*文書*
説明

排気ガス浄化装置及びその製造方法

【課題】排気ガス浄化装置の形状自由度を確保しながら装置を小型化する。
【解決手段】排気ガス浄化装置1は、排気ガスが流れる排気通路11と、排気通路11の内部に複数充填される金属繊維31の塊状体23とを備える。排気通路の形状によらず金属繊維を内部に充填することができ、形状自由度を向上させながら排気ガス中のPMを効率よく捕捉することができる。また金属繊維を排気通路の内部に密に充填することができるので、空間を有効利用できる。さらに、金属繊維の塊状体が中空体22の内部に包含されるので、中空体の内部の空間を有効利用できるとともに、中空体によって強度が確保されるのでその分だけ金属繊維の空隙率を上げることができ、圧力損失の上昇を防止して排気ガスの浄化能力を向上させることができる。

【発明の詳細な説明】
【技術分野】
【0001】
本発明は、車両に搭載される排気ガス浄化装置とその製造方法に関するものである。
【背景技術】
【0002】
車両の排気ガス浄化装置として、平板と波板とを交互に重ねたものを平板が外側となるように多重に巻回することでハニカム構造とし、平板と波板との間の排気ガス通路に触媒を担持させたものが知られている。また、中実球状のセラミックスなどの多孔質体の表面に触媒を担持させたものを排気通路中に多数充填した構造のものが知られている。
【0003】
しかし、ハニカム構造は湾曲させると通路の一部がつぶれるので湾曲部への搭載が困難であり、形状の自由度が小さい。また、球状多孔質体を充填する構造のものは振動や圧力により多孔質体同士が擦れ合うことで摩耗したり、多孔質体の表面に担持された触媒が剥離したりして排気ガスの浄化性能が低下する。さらに、多孔質体の熱容量が大きいので触媒の早期活性化が困難である。

*課題内容*
上の排気ガス浄化装置に関する文書を、最後の文に続けて書き進めてください。

*抽出情報*
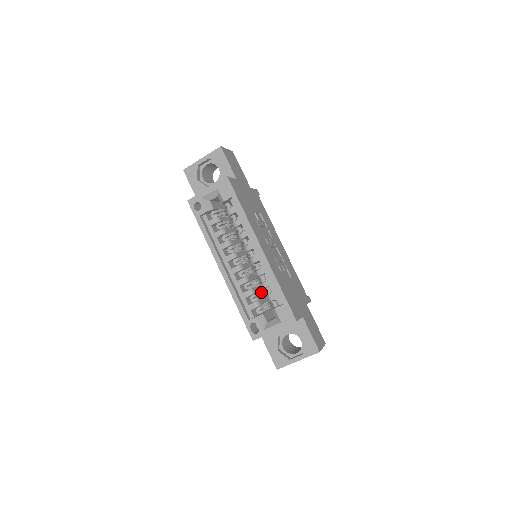
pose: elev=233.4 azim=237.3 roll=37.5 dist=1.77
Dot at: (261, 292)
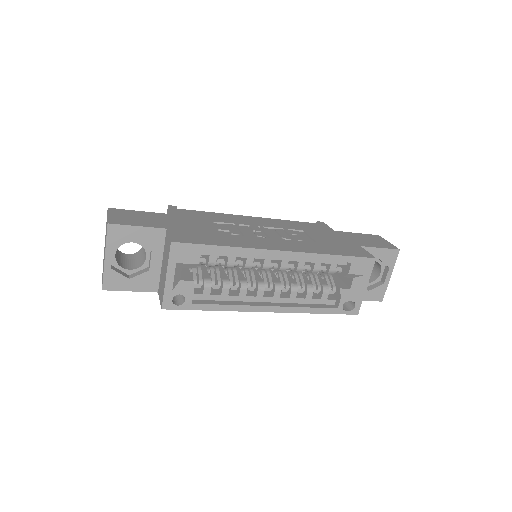
Dot at: (311, 276)
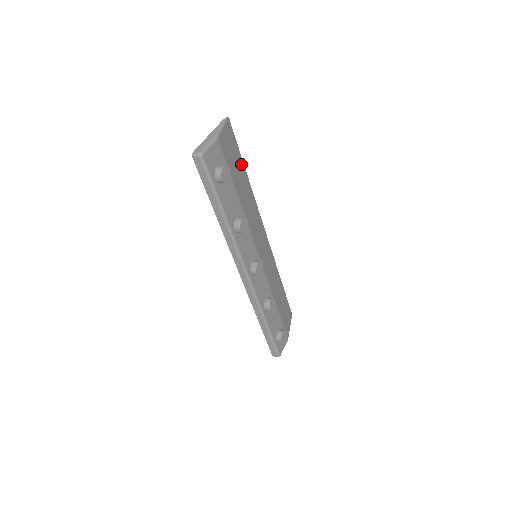
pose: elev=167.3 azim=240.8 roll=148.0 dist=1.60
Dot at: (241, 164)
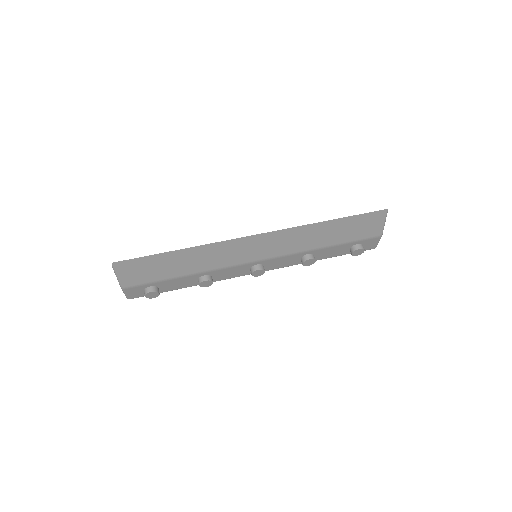
Dot at: (162, 257)
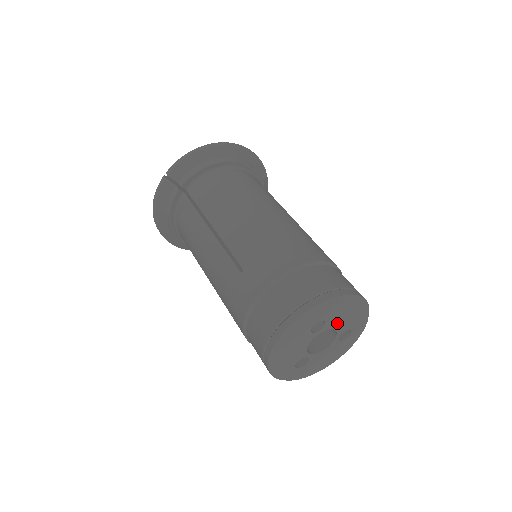
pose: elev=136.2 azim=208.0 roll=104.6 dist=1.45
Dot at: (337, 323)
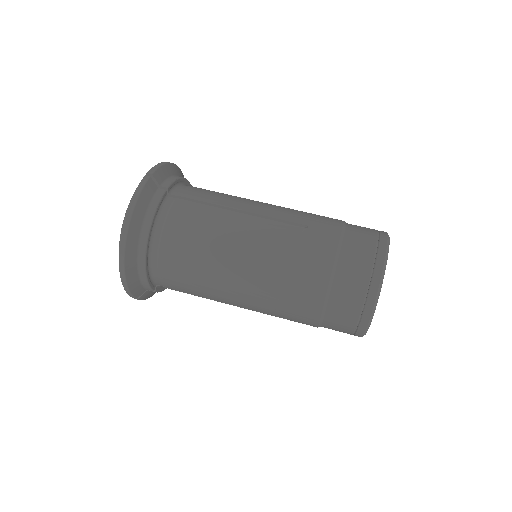
Dot at: occluded
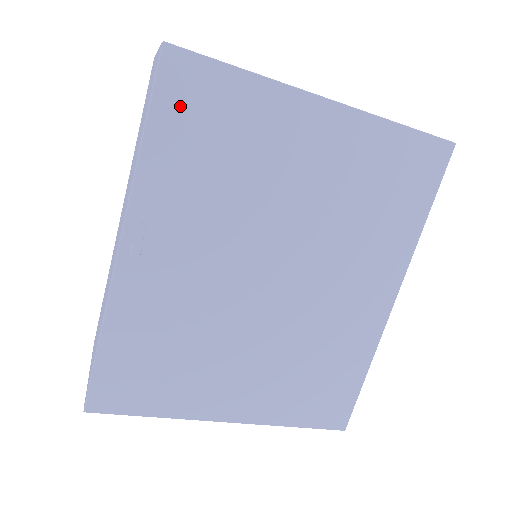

*記述回答*
【0004】
そこで、特許文献1には中空の多孔質体の内壁面に触媒を担持させたものを排気通路中に多数充填することで、多孔質体同士の擦れ合いによる触媒の剥離を防止するとともに熱容量を低下させることが記載されている。
【特許文献1】特開2007−61779公報
【発明の開示】
【発明が解決しようとする課題】
【0005】
しかし、上記特許文献1に記載の技術では、多孔質体が中空であるために多孔質体の内部の空間を有効利用することができない。これにより所望の浄化能力を得るためにはより多くの多孔質体を必要とするので装置が大型化する。
【0006】
本発明は、排気ガス浄化装置の形状自由度を確保しながら装置を小型化することを目的とする。
【課題を解決するための手段】
【0007】
請求項1に記載の発明は、排気ガスが流れる排気通路と、排気通路の内部に複数充填される金属繊維の塊状体とを備えることを特徴とする。
【0008】
請求項2に記載の発明は、金属繊維の塊状体が、排気ガスが貫流する貫通孔を有する中空体の内部に包含され、中空体が排気通路の内部に複数充填されることを特徴とする。
【0009】
請求項3に記載の発明は、金属繊維に触媒を担持することを特徴とする。
【0010】
請求項4に記載の発明は、金属繊維の表面にウィスカが形成されることを特徴とする。
【0011】
請求項5に記載の発明は、金属繊維がアルミニウムを含むことを特徴とする。
【0012】
請求項6に記載の発明は、触媒がプラチナ、ロジウム、パラジウム及びセリウムのうち一つ以上の成分を含むことを特徴とする。
【0013】
請求項7に記載の発明は、排気通路が曲がり部を有し、塊状体が曲がり部に充填されることを特徴とする。
【0014】
請求項8に記載の発明は、塊状体の空隙率が、排気通路の下流側ほど小さくなるように設定されることを特徴とする。
【0015】
請求項9に記載の発明は、塊状体の空隙率が、曲がり部の曲がり方向外側ほど小さくなるように設定されることを特徴とする。
【0016】
請求項10に記載の発明は、排気ガスが流れる排気通路を備えた排気ガス浄化装置において、金属繊維を加圧して塊状体に成型することと、塊状体を排気通路の内部に複数充填することとを含むことを特徴とする。
【発明の効果】
【0017】
請求項1に記載の発明によれば、排気通路の内部に金属繊維の塊状体が複数充填されるので、排気通路の形状によらず金属繊維を内部に充填することができ、形状自由度を向上させながら排気ガス中のPMを効率よく捕捉することができる。また金属繊維を排気通路の内部に密に充填することができるので、空間を有効利用でき装置を小型化することができる。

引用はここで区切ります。